▶ Task to complete
From the line containing "focal_mm: 4.53" to the end of the records below, both included, every line should be repeated exactly; pictures should be dropped.

▶ Input data
▼

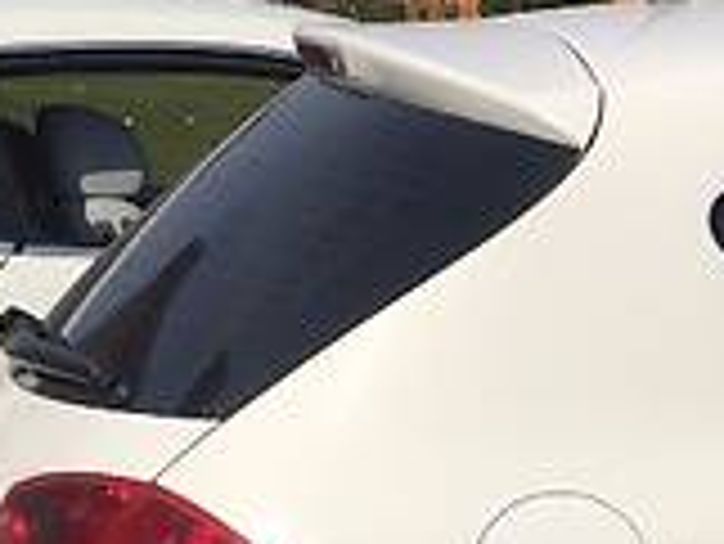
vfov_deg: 10.3
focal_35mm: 144
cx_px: 1309
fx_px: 3014
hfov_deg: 12.5
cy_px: 333
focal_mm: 4.2
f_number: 2.2
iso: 32
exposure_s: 1/5128
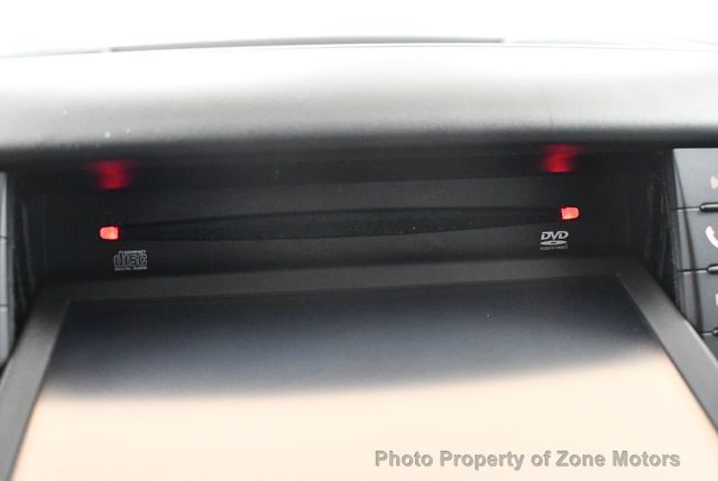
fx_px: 719
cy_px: 240
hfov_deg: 53.1
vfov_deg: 37.0
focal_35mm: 36
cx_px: 359
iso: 6400
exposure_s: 1/60
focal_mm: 18
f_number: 3.5
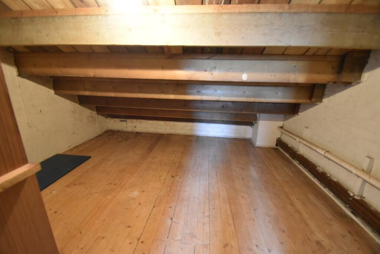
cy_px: 127
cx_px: 190
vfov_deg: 77.3
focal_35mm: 15
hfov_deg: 100.4
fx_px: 158
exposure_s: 1/15
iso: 2000
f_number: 4.5
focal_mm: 10
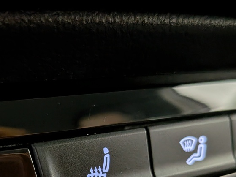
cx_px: 95
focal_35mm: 44
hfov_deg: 42.7
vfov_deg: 31.3
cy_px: 159
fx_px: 300
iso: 112
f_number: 1.7
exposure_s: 1/56.4
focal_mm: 4.53
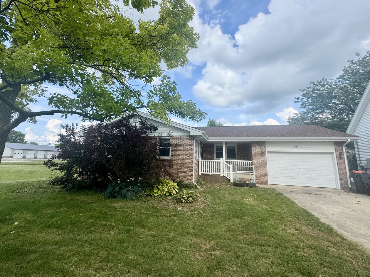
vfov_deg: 77.9
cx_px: 179
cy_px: 125
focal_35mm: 16
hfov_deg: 94.5
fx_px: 171
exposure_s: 1/1323
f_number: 2.2
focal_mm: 2.22
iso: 50
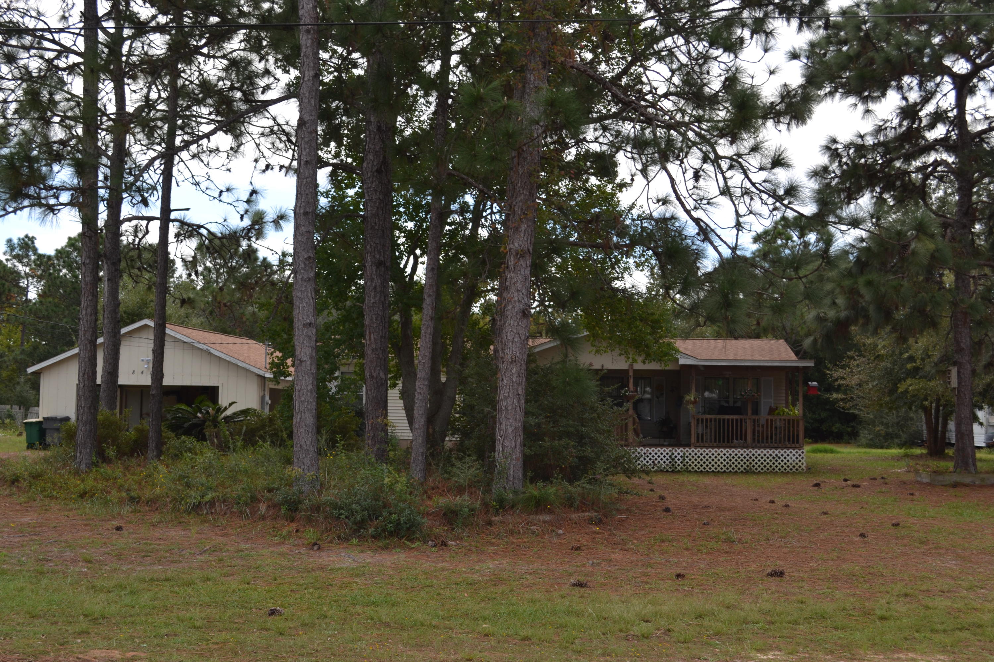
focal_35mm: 44
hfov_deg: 45.0
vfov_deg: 30.8
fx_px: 1201
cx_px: 497
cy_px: 331
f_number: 7.1
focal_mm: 29
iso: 100
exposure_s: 1/200
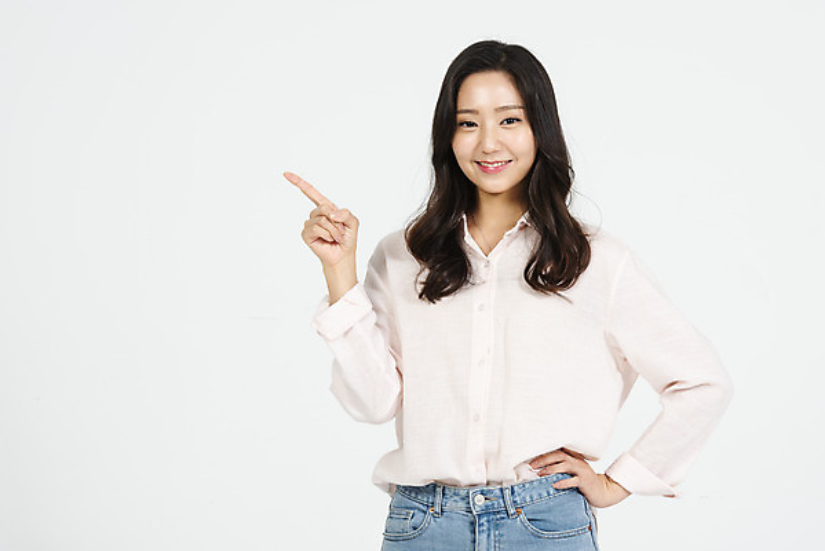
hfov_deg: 13.7
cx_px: 412
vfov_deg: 9.2
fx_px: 3439
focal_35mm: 150
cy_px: 276
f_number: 14
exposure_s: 1/125
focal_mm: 150
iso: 100
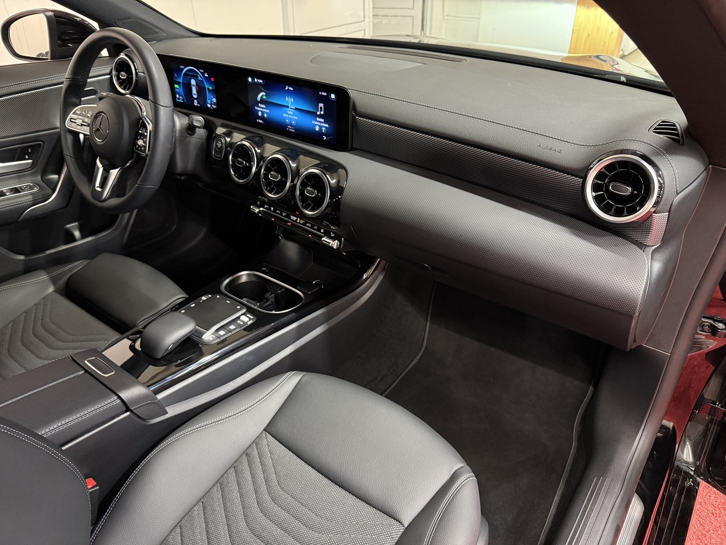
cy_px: 272
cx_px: 363
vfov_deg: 56.8
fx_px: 503
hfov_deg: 71.6
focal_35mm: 24
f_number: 1.78
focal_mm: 6.76
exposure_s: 1/55
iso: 500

▲

▶ Response for this exercise
focal_mm: 4.53
vfov_deg: 77.9
cx_px: 179
cy_px: 125
focal_35mm: 16
hfov_deg: 94.5
fx_px: 171
exposure_s: 1/1323
f_number: 2.2
focal_mm: 2.22
iso: 50
focal_35mm: 44
hfov_deg: 45.0
vfov_deg: 30.8
fx_px: 1201
cx_px: 497
cy_px: 331
f_number: 7.1
focal_mm: 29
iso: 100
exposure_s: 1/200
hfov_deg: 13.7
cx_px: 412
vfov_deg: 9.2
fx_px: 3439
focal_35mm: 150
cy_px: 276
f_number: 14
exposure_s: 1/125
focal_mm: 150
iso: 100
cy_px: 272
cx_px: 363
vfov_deg: 56.8
fx_px: 503
hfov_deg: 71.6
focal_35mm: 24
f_number: 1.78
focal_mm: 6.76
exposure_s: 1/55
iso: 500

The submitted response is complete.